The Huttons argue that the Zajacs failed to plead an affirmative
defense concerning their statements and intention regarding the use of the
loan proceeds. This was not an affirmative defense, but rather an element
of the Huttons’ case on which they bore the burden of proof.
The court did not err when it admitted and relied on a letter by a
8 former Frontline employee. The Huttons offered the letter, both parties
agreed to admit it, and it was duplicative of other testimony.
The court did not err when it disregarded the Huttons’ arguments
based on the Zajacs’ statements about Frontline’s financial condition. An
alleged statement “respecting the debtor’s or an insider’s financial
condition” gives rise to nondischargeability only if the statement is in
writing. § 523(a)(2)(B). “[A] statement is ‘respecting’ a debtor’s financial
condition if it has a direct relation to or impact on the debtor’s overall
financial status.” Lamar, Archer & Cofrin, LLP v. Appling, 138 S. Ct. 1752,
1761 (2018). Even a statement about a single asset can be a statement
respecting the debtor’s financial condition if it “bears on a debtor’s overall
financial condition and can help indicate whether a debtor is solvent or
insolvent, able to repay a given debt or not.” Id. Frontline’s financial health
directly affected the Zajacs’ finances: they owned the business and used
Mr. Zajac’s income to cover its losses. Thus, statements about Frontline’s
finances were statements “respecting” the Zajacs’ financial condition.

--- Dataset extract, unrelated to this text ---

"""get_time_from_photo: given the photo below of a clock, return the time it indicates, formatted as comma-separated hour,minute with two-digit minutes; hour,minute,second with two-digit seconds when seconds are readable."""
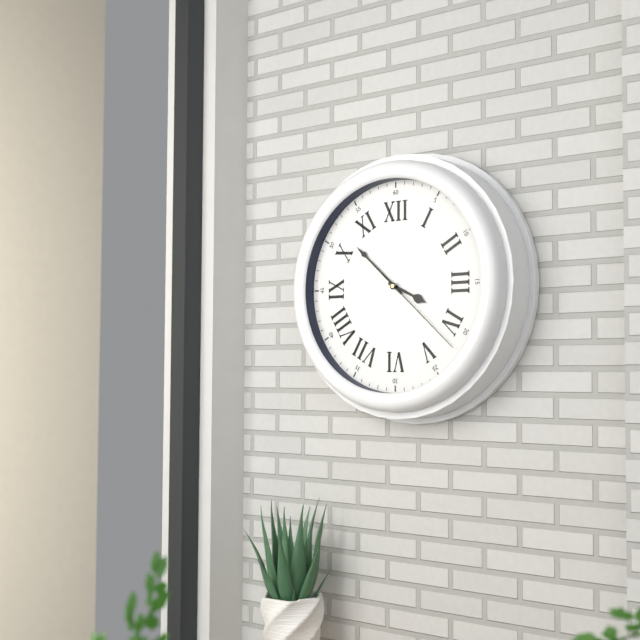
3,52,22
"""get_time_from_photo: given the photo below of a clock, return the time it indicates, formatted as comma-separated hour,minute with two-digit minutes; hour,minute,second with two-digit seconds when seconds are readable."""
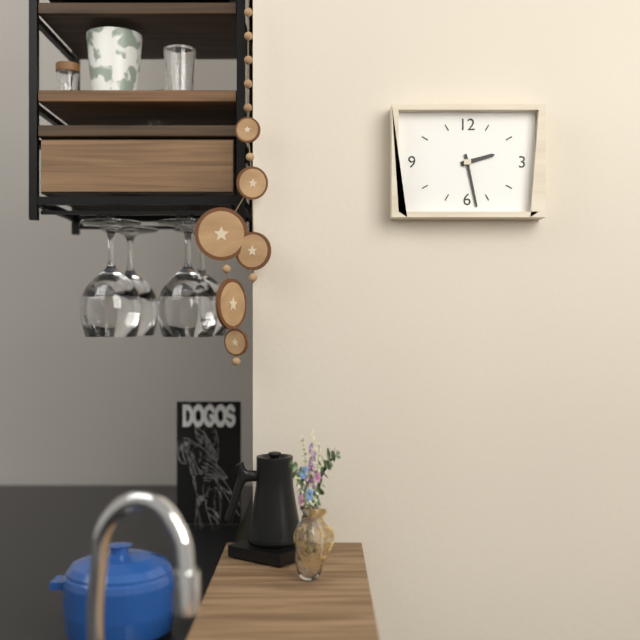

Because the representations were not in writing, they do not support a
finding of nondischargeability.
The court did not err when it rejected the Huttons’ software
development claim. It found that “the Huttons have failed to prove the
existence of such an agreement” and that they failed to quantify their
losses. These findings were not clearly erroneous, and they are fatal to the
Huttons’ claim. Even if the Huttons had proved these facts, they bore the
9 burden of proving the nondischargeability of that claim, and they did not
carry that burden.
CONCLUSION
The bankruptcy court did not err in ruling that the Huttons failed to
establish the elements of their § 523(a)(2)(A) claim by a preponderance of
the evidence. Accordingly, we AFFIRM.